The students also conduct their research embedded in the NARS and CGIAR research programs ensuring effective training and immediate utilization of their research results into relevant on-going research, with a clear goal of delivering new crop varieties. The research centers provide the students with the ideal working environment for research. Senior scientists at these research centres also, co-supervise the students.
Scientists trained in this programme have developed over 130 improved varieties of a wide range of crops including maize, rice, finger millet, sorghum, cowpeas, groundnuts, beans, cassava and sweet potato in 15 countries in the continent. These varieties have been licensed to and commercialized by private seed companies, making them accessible to smallholder farmers by a network of agro-dealers – who were also trained by AGRA – and are helping farmers to multiply their yields.
Improved Crop Varieties Released in the DRC
Farmers in the Democratic Republic of Congo (DRC) are reaping the benefits of extensive evaluations of improved crop varieties in North and South Kivu that culminated in the release of 14 new and improved varieties of three critical food crops in 2016. Agricultural authorities from DRC’s “Service National des Semences” (SENASEM) have announced that 3 new varieties of maize, 1 variety of cassava, and 10 varieties of an assortment of both climbing beans and bush beans will be available to farmers immediately.
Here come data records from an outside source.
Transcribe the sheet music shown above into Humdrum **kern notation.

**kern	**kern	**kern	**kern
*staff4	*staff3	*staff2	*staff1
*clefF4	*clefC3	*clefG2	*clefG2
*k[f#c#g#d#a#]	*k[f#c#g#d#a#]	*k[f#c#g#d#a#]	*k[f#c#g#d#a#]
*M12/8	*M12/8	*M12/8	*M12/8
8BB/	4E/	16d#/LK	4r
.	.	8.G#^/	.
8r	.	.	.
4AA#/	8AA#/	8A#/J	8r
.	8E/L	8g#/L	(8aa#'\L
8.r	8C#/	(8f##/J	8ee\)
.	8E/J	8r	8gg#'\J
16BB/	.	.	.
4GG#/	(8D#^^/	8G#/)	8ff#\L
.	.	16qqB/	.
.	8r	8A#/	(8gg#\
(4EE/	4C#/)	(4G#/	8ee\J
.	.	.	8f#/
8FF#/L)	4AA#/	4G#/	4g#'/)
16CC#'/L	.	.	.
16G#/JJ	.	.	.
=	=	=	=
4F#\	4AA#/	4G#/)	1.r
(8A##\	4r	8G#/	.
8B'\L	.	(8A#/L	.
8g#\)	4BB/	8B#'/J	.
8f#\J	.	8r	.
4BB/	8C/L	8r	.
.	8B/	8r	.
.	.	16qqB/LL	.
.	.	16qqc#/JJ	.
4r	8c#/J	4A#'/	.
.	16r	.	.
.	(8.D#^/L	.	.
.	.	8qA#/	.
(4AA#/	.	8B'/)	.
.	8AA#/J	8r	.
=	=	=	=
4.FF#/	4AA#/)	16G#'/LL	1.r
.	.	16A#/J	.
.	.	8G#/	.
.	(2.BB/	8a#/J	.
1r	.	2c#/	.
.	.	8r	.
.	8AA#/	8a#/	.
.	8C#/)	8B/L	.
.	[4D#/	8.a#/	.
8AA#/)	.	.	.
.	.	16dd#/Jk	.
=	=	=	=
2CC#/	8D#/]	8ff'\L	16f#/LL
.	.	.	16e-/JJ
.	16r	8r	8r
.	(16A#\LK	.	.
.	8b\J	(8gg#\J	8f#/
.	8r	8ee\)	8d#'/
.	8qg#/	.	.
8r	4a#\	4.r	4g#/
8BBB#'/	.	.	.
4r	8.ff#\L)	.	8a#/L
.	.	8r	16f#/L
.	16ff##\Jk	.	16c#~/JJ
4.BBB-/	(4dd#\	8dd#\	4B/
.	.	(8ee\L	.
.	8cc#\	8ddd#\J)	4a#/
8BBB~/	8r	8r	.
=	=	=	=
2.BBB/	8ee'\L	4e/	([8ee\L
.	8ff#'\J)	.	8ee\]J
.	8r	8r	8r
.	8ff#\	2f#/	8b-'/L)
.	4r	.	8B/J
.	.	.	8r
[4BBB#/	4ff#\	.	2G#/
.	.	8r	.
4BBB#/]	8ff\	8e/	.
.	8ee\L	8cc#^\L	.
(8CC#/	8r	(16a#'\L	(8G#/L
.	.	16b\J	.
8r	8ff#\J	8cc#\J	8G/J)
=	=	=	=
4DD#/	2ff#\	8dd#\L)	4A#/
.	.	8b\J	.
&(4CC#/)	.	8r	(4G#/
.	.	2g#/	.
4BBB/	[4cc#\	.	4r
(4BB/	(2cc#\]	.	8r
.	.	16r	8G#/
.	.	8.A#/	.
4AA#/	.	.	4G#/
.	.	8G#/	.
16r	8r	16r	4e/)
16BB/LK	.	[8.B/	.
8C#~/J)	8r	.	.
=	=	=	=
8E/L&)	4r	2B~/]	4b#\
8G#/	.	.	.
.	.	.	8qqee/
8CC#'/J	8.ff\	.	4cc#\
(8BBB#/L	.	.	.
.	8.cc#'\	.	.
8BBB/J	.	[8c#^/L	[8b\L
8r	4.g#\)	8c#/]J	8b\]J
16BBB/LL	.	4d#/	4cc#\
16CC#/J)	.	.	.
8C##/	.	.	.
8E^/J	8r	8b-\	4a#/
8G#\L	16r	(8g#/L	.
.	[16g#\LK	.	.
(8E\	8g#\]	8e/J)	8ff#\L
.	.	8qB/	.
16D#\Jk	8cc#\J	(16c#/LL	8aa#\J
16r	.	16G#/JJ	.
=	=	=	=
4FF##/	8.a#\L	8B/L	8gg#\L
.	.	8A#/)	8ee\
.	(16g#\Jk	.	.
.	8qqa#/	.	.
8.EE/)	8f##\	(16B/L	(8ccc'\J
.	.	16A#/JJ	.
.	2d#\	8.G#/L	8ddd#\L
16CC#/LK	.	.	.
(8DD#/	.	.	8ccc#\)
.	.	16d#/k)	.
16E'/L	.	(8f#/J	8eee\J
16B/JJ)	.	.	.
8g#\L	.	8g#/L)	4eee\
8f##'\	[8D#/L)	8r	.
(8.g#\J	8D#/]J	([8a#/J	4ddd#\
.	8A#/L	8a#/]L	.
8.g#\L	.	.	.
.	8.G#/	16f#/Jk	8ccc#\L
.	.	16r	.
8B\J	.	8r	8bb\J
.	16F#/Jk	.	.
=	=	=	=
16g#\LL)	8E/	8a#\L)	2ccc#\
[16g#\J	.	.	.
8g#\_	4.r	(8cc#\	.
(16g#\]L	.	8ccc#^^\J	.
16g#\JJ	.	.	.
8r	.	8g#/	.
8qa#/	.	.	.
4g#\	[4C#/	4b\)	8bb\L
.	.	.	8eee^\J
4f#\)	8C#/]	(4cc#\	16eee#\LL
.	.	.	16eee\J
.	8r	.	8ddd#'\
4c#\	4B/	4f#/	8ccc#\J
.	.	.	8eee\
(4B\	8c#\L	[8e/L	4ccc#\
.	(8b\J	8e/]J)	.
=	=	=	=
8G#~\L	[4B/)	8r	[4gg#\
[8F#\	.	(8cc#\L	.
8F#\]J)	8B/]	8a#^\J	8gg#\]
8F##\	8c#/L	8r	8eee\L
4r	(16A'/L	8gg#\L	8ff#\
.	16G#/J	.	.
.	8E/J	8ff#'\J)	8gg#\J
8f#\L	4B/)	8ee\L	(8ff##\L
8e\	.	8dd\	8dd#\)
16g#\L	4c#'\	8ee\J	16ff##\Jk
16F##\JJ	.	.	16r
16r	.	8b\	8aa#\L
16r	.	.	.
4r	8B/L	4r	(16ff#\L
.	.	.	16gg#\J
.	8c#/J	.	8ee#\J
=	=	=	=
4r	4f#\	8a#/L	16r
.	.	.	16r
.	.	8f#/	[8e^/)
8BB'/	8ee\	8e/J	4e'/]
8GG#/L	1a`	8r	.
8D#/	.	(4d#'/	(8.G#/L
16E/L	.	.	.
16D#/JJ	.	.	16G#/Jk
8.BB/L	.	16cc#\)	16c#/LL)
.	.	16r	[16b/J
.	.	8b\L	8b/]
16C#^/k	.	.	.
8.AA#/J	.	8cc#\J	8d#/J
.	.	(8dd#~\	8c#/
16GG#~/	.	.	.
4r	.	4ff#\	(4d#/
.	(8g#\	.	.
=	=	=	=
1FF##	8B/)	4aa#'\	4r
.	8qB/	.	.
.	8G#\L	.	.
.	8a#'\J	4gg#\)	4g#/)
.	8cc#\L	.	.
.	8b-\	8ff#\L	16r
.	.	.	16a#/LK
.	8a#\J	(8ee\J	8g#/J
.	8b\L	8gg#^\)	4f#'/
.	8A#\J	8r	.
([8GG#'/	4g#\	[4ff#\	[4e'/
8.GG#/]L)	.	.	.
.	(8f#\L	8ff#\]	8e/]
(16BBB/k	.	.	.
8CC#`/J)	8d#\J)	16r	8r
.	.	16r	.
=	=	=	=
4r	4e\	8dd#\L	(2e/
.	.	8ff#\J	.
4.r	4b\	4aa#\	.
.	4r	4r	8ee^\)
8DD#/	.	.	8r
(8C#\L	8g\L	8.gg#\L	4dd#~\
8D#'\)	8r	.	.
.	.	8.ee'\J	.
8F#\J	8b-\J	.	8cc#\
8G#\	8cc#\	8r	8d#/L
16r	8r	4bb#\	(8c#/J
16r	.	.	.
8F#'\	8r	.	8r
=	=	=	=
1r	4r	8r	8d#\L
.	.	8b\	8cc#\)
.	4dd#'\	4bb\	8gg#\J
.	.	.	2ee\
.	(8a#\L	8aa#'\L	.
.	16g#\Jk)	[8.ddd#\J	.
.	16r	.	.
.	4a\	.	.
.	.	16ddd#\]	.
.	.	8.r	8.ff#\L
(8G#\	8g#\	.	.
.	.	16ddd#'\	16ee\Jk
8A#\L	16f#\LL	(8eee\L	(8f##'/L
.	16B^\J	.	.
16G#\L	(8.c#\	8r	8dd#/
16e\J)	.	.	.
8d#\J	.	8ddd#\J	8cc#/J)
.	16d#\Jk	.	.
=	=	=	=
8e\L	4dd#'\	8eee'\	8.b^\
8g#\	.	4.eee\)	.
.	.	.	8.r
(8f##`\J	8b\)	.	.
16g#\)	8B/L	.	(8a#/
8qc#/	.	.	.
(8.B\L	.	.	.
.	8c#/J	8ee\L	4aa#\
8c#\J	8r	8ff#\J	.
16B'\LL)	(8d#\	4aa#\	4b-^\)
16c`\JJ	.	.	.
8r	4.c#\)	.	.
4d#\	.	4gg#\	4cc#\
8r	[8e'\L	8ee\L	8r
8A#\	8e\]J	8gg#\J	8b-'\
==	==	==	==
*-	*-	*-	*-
They will also be listed in the national crop variety catalogue.The release of these seeds marks a landmark moment in the country, as it is, for example, the first time a hybrid maize variety has been released and commercialized for use by farmers in the DRC. The released cassava variety is likewise the first ever available to farmers with resistance to the devastating cassava brown streak disease. These varieties were tested and proposed for release by DRC’s national agricultural research institute, INERA. This work was sponsored by Partners for Seed in Africa (PASA), implemented by AGRA with funding from the Howard G. Buffett FoundationThe newly-available seeds will not only benefit the farmers but also the country’s nascent private seed sector, as private seed companies operating in DRC will now be allowed to fully commercialize and produce certified seeds of these varieties for sale to farmers. PASA has also supported the establishment of five local private seed companies in the DRC.
GIRSAL to Boost Economic Growth and Development
The statistics indicate that even though, on average, the agricultural sector accounts for about 22 per cent of Gross Domestic Product (GDP), the sector receives an average of only 4.0 per cent of bank lending, due to the perception that lending risk is too high to motivate financing by the private financial sector. Expansion in agricultural production can only become possible with the availability of more financing— and using the value chain approach to financing agriculture is regarded as an important innovation. The Bank of Ghana (BoG), with technical guidance and support from the Ministry of Food and Agriculture (MOFA) and the Alliance for a Green Revolution in Africa (AGRA), has, therefore, initiated a vehicle to leverage lending for agriculture and agribusiness through a risk-sharing scheme. The initiative, an innovative model of financing dubbed: “Ghana Incentive-Based Risk-Sharing System for Agricultural Lending” (GIRSAL) was designed by AGRA, and has been successfully implemented by the Central Bank of Nigeria. Under the scheme, BoG will facilitate the process of encouraging private financial sector financing of the full agricultural value chain by stimulating the desire of banks to finance agriculture and agribusiness in Ghana. The GIRSAL model has six pillars that, together, seek to reduce both the potential and real risks associated with lending to agriculture and agribusiness. These pillars are the Risk-sharing Facility, Technical Assistance Facility, Agri-business insurance, Bank Rating Scheme, Bank Incentive Mechanism and Digital Finance.